I am tired. Seriously. Tired of chasing after some of you. Tired of reminding again and again. Tired of being taken for granted. I could let Mr. P Tan know that submissions that were due were not handed in. However, each time I look at you, I know you too, are overwhelmed and bogged down by other work. I try to make up excuses for some of you. However, I am running out of it.
Work that was supposed to be due last week are left undone even till this week. I cannot help but feel that it speaks much of the little respect you have of me. I am disappointed. :( I even made announcement in class yesterday so that I can walk away today with 100% submission. Yet today, I have people coming up to me telling me they didn't have the worksheets. You could have found me last week to get the worksheets. It really doesn't feel very nice to have to walk away feeling that your students really don't care about how you feel and that the understatement is: they pay little regard for your work.
If you really don't know, I sleep very little and try very hard for this class but I am really at the end of my stick. I really place 4B as my top priority and I have made 3A feel that I have neglected them. I wake up early in the morning to mark essays, weekly journals and prepare notes and essays for you but I hear groans and complaints that I am not doing enough. All I can say is I am trying. I remember the promise I made to 4B at the start of this year and I won't forget it: that i will put my 100% effort into you. At the end of the day, what you want to achieve is really your battle to fight. I can give you the ammunition as I know how but if you do not want to even press on, what more can I say?

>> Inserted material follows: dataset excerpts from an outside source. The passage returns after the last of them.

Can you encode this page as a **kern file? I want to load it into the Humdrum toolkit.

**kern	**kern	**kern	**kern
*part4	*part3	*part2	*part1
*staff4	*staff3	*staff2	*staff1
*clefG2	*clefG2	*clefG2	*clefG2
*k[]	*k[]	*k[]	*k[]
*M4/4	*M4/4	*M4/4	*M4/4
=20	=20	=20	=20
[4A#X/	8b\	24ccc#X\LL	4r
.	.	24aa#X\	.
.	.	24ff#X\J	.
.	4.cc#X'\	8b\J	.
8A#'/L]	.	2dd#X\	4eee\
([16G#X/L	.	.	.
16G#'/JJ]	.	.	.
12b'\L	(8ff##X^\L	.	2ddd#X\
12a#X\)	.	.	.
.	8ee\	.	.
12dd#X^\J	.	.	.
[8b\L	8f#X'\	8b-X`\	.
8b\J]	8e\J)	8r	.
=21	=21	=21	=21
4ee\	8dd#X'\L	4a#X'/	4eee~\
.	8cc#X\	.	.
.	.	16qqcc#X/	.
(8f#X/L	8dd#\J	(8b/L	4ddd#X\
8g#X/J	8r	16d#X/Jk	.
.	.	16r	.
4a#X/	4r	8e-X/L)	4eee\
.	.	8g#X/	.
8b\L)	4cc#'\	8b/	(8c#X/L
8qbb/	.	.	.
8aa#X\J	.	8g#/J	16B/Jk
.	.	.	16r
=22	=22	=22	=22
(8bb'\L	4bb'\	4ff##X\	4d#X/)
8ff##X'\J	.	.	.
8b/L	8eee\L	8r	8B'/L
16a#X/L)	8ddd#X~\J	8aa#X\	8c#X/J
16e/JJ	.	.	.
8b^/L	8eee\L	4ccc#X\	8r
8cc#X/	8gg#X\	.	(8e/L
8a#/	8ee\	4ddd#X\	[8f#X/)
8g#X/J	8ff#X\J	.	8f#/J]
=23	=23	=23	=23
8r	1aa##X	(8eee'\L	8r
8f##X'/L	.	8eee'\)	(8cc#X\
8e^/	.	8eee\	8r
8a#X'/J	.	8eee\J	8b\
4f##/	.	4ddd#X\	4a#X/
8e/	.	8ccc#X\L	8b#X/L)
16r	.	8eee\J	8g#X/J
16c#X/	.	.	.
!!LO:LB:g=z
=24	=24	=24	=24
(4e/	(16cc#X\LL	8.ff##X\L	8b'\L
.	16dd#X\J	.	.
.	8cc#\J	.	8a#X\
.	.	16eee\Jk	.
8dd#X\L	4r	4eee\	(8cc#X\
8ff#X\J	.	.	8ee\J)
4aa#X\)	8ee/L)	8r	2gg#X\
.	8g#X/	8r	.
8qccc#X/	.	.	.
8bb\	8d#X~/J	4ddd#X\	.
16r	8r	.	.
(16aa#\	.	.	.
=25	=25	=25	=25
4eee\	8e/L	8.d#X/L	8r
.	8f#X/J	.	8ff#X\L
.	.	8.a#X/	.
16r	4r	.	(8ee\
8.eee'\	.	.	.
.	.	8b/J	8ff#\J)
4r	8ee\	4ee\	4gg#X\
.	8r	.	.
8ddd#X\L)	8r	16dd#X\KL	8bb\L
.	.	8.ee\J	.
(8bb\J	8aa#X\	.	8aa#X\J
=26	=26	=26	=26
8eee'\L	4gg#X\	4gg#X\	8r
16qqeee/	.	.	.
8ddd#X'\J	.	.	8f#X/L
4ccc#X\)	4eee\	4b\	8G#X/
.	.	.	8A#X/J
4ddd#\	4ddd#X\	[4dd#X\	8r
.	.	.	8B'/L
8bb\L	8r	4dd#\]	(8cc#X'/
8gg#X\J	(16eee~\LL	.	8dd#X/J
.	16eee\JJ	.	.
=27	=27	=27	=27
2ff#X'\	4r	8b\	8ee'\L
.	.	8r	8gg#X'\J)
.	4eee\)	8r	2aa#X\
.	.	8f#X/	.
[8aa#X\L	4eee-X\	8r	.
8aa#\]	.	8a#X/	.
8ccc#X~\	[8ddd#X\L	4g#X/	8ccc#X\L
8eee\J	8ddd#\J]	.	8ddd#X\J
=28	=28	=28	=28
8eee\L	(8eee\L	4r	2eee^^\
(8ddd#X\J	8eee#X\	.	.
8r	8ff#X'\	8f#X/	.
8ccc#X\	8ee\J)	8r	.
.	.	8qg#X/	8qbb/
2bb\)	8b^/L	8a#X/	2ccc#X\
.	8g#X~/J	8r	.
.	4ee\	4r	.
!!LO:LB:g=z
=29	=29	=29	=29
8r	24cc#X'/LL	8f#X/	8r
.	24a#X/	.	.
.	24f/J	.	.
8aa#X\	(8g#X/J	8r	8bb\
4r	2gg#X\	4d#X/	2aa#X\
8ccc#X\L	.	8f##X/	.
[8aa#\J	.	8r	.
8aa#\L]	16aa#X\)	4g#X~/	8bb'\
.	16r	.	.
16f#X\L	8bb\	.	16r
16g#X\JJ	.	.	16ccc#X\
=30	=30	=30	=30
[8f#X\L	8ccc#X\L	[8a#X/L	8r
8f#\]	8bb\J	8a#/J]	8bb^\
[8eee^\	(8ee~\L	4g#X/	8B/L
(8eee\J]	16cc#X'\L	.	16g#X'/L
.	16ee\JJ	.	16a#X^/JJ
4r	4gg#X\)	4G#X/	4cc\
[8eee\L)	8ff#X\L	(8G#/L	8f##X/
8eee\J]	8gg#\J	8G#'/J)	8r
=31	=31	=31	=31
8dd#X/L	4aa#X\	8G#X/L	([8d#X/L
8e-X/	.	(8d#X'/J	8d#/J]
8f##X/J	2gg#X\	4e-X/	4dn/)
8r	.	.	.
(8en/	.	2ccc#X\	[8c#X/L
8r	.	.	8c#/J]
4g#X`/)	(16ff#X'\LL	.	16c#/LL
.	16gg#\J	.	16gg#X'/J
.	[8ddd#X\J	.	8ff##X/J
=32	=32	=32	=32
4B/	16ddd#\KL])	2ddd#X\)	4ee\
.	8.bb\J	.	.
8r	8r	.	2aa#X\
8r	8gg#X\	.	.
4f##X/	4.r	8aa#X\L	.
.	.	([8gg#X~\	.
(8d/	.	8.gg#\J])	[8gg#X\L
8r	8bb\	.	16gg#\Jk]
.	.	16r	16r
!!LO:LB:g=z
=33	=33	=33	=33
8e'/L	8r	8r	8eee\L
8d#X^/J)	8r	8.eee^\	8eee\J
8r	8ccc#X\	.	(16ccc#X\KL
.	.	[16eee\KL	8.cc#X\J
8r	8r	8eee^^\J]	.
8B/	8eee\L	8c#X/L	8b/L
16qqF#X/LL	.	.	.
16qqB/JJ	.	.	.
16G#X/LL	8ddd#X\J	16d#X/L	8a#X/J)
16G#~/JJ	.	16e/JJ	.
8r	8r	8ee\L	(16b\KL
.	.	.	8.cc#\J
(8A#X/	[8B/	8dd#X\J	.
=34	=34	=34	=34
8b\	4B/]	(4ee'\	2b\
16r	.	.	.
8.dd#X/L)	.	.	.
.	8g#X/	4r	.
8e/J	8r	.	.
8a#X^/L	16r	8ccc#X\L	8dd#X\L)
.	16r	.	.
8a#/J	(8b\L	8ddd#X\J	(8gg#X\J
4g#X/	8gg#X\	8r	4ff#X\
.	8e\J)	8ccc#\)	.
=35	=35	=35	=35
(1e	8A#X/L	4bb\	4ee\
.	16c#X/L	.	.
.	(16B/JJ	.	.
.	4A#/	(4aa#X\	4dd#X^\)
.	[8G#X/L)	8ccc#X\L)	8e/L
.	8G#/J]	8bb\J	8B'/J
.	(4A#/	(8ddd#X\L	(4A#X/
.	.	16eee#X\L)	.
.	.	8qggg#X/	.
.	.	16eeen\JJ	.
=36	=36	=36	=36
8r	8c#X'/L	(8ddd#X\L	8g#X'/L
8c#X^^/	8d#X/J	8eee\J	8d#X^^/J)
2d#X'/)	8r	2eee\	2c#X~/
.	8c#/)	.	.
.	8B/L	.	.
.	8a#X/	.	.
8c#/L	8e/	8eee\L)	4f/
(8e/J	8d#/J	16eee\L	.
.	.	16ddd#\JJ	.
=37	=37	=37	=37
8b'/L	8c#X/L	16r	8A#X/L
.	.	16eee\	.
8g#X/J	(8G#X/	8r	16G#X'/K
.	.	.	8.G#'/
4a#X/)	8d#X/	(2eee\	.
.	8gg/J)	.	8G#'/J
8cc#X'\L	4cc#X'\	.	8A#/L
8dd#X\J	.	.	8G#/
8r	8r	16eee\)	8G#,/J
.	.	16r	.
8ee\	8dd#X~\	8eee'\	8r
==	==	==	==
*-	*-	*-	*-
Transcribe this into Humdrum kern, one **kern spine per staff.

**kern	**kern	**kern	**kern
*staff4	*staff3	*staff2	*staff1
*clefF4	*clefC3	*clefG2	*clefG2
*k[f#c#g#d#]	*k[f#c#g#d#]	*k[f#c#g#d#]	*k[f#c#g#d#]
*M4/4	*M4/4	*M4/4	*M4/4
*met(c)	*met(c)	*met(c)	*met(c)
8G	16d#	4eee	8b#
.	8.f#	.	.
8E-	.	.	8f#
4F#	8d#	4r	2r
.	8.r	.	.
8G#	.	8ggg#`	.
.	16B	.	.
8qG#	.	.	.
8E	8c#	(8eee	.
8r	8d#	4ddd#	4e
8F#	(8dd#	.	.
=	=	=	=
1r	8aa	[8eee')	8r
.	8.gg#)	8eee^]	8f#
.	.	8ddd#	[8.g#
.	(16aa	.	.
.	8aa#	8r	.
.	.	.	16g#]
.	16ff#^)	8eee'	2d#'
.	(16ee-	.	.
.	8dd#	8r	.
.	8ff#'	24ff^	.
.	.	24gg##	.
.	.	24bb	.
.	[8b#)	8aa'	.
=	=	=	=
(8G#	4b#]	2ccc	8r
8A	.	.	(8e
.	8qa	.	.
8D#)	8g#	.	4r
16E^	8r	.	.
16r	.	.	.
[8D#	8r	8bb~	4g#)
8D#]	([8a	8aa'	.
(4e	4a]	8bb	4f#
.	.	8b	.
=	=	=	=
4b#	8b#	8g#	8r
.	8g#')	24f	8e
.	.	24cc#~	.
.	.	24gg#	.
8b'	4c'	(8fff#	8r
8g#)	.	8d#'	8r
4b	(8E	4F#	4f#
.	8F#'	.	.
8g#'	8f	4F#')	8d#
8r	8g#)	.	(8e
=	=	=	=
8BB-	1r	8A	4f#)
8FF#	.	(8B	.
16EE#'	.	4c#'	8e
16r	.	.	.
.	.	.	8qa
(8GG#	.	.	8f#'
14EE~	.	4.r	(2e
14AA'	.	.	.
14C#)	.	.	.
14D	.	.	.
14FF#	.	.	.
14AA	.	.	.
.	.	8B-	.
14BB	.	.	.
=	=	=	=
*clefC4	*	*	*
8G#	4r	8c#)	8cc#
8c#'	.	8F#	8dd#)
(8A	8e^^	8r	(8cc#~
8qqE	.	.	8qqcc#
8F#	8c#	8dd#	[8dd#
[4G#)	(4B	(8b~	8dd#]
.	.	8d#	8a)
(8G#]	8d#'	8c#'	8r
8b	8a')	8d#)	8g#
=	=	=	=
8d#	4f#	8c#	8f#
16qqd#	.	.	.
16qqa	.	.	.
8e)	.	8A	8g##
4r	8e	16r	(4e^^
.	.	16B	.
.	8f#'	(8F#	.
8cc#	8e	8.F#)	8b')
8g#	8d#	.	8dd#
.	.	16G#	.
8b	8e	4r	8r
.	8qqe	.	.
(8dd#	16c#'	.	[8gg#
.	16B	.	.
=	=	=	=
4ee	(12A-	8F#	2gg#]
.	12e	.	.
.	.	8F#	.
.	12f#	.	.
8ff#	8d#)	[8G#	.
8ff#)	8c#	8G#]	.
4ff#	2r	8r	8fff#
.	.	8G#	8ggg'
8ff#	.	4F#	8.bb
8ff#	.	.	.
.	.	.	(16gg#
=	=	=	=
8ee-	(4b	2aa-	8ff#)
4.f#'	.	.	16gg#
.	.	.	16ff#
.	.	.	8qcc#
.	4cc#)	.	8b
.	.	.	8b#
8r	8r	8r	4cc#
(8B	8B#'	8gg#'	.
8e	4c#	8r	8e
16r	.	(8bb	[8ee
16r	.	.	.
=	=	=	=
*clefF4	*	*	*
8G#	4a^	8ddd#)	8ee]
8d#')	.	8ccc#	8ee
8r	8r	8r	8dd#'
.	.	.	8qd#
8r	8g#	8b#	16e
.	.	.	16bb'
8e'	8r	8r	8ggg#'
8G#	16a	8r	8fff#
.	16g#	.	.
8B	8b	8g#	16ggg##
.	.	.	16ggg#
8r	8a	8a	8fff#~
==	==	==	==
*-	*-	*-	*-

I am tired and disappointed. My weekends are burnt from marking. I don't even go out anymore. Think about it- Do we teachers not try hard as well? Don't we deserve that bit of respect to get our work handed in by deadline? it's time to also see things from other people's perspectives and not just inwardly, isn't it? You are young adults to me and I have every intention to treat you like one. In fact, I do. Everytime you ask for an extension, I don't rail at you like you are a lower sec. I know you are stressed too. But see it from my perspective too. It is not fair that I have to chase for a homework which deadline was last week. So, please, do me and yourself a favour. Get thy act together. The deadline for phrases is due by FRIDAY.
I really believe this class can do it. I have also grown to love this class and which is why I am disappointed that some did not bother to get the worksheets from me until today. Whether it is due to the fact that you are absentminded or that you really dislike having me as a teacher, i think some boundaries have to be drawn. work has to be submitted. You are, after all, the one sitting for the EL paper on 25 October. I really don't wish to see anyone not trying.
I know too that some who have not submitted my work do not have intentions to hurt me and that you had visiting to do. I completely understand what it is like and I know you do try very hard in class. Please try to manage your time. If I have a chance, I also wish to not write this post and be your friend instead, empathising with you on the stress of being a Secondary Four student. However, work is work, my dears.
Work hard for this year, don't live to regret it. Really. After that, we can have all the partying we want. This is my daily prayer for you-- to excel in your Os, not just EL only. And you can do it, I am very certain of that, if you put your heart and soul into it. I am sorry if this is distasteful to some. The mother in me just have to come out and reprimand a little.